The widening deficit is likely to exert pressure on the rupee, which has been appreciating against the dollar in the past few days after touching a lifetime low of 80.16 two weeks ago. However, cooling commodity and energy prices on fears of a recession may temper any sharp depreciation of the rupee.
“While imports are expected to moderate on the back of easing commodity prices, a recession in the US and European markets may hurt exports,” some economists said.
In a press meet, on Tuesday, B.V.R. Subrahmanyam, secretary to the Commerce said “India’s exports are on course to touch $470-480 billion in the current fiscal and may reach $500 billion with a further push.”

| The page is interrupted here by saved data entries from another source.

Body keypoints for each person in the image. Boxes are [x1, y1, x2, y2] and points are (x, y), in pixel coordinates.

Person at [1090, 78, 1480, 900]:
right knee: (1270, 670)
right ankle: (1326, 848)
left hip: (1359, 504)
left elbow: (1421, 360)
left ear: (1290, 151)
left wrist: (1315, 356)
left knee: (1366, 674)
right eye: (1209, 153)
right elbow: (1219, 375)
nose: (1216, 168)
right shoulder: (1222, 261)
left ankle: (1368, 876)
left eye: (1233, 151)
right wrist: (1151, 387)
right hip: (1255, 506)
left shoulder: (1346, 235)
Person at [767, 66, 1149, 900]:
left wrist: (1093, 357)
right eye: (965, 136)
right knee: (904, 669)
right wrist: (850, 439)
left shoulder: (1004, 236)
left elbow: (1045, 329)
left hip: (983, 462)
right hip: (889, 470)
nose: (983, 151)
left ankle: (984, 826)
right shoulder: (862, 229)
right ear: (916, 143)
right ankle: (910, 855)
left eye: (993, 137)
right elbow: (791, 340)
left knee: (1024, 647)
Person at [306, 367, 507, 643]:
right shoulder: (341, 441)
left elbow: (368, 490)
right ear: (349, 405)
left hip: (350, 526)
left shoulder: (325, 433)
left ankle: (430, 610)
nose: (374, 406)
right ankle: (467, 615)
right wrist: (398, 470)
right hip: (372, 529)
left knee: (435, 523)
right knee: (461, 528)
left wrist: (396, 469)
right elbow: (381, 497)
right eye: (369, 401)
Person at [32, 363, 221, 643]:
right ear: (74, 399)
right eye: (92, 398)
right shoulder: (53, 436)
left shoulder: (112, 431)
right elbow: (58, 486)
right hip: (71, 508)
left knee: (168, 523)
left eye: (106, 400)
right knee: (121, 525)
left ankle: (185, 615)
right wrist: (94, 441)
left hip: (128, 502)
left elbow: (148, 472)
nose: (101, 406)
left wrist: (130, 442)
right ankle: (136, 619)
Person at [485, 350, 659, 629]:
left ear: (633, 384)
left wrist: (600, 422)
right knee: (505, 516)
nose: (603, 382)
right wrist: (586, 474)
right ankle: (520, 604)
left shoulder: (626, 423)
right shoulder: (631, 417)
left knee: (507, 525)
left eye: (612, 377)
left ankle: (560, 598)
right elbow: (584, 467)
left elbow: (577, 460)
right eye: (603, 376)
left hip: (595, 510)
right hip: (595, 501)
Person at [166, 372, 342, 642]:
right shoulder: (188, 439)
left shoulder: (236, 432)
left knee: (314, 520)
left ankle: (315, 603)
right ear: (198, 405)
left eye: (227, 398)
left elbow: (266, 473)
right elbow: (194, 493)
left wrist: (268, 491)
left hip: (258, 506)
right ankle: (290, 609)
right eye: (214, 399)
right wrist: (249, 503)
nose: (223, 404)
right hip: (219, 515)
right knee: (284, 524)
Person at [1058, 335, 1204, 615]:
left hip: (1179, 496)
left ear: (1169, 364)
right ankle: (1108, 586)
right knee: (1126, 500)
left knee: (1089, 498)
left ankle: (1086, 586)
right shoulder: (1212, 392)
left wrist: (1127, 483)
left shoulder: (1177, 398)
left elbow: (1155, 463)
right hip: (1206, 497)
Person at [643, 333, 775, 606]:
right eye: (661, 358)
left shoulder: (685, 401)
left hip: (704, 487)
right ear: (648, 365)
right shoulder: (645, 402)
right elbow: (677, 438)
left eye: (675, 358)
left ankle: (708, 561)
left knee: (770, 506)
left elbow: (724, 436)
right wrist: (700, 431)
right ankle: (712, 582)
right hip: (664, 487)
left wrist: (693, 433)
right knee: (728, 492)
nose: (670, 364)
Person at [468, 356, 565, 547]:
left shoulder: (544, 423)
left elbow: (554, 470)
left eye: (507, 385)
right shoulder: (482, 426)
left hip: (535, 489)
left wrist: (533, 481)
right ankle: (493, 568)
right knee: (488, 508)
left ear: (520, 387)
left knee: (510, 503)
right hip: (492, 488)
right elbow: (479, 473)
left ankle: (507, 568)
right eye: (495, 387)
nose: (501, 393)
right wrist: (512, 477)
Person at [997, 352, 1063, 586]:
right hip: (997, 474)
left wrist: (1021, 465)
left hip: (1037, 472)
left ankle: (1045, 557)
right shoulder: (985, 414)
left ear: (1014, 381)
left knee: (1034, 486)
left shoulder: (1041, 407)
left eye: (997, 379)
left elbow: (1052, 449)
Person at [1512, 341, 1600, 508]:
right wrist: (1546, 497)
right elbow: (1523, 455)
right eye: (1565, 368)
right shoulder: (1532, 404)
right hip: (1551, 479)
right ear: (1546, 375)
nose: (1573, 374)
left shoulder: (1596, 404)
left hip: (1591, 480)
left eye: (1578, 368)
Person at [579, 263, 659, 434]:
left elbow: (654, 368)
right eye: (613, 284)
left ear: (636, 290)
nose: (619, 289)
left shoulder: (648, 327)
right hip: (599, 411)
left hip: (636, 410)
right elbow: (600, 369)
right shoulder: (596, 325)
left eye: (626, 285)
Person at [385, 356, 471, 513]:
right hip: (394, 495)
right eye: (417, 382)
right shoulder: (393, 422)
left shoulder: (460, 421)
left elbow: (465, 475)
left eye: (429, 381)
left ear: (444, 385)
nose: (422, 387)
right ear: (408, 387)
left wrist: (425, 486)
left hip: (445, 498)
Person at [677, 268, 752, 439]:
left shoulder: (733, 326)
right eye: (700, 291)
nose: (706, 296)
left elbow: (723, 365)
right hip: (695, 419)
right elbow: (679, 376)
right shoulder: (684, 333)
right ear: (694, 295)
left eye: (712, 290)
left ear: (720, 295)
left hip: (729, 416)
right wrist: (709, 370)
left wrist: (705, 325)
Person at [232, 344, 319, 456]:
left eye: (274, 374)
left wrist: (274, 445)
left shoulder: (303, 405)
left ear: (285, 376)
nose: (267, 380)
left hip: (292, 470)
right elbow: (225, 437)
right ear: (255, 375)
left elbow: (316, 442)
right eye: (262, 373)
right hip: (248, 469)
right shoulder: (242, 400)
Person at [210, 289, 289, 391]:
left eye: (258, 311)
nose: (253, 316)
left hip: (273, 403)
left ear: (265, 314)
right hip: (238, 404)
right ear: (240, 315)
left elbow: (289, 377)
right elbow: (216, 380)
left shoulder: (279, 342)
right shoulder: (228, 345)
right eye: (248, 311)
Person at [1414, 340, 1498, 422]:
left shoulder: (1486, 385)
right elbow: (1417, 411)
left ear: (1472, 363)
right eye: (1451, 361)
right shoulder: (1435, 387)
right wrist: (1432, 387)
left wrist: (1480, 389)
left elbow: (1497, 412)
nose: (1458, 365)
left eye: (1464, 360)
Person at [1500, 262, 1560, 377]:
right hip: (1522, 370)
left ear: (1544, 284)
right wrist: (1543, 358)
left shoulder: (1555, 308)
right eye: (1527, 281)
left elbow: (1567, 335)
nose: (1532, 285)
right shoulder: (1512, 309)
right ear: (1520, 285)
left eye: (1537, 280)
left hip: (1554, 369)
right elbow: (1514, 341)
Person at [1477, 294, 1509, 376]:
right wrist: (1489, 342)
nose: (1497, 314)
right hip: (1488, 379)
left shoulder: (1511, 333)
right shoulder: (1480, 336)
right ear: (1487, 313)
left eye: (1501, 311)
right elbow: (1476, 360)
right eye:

Due to a reduction in the demands in western markets, key export sectors like engineering, gems and jewelry, petroleum, pharma, ready-made garments, and cotton yarn exports declined in July. The country’s restrictions on selling wheat, steel, iron, and petroleum products overseas could also be a factor influencing the exports.
Overall exports reported a decline of 12% in the month of July from $40.13 billion in June.
“Exports are down because the government made a conscious decision to constrain exports in some segments," Subrahmanyam said, adding that overseas companies restricted taking deliveries in anticipation of a drop in demand. “In textiles, some buyers have booked orders but not taken deliveries as they want to exhaust stocks," he said.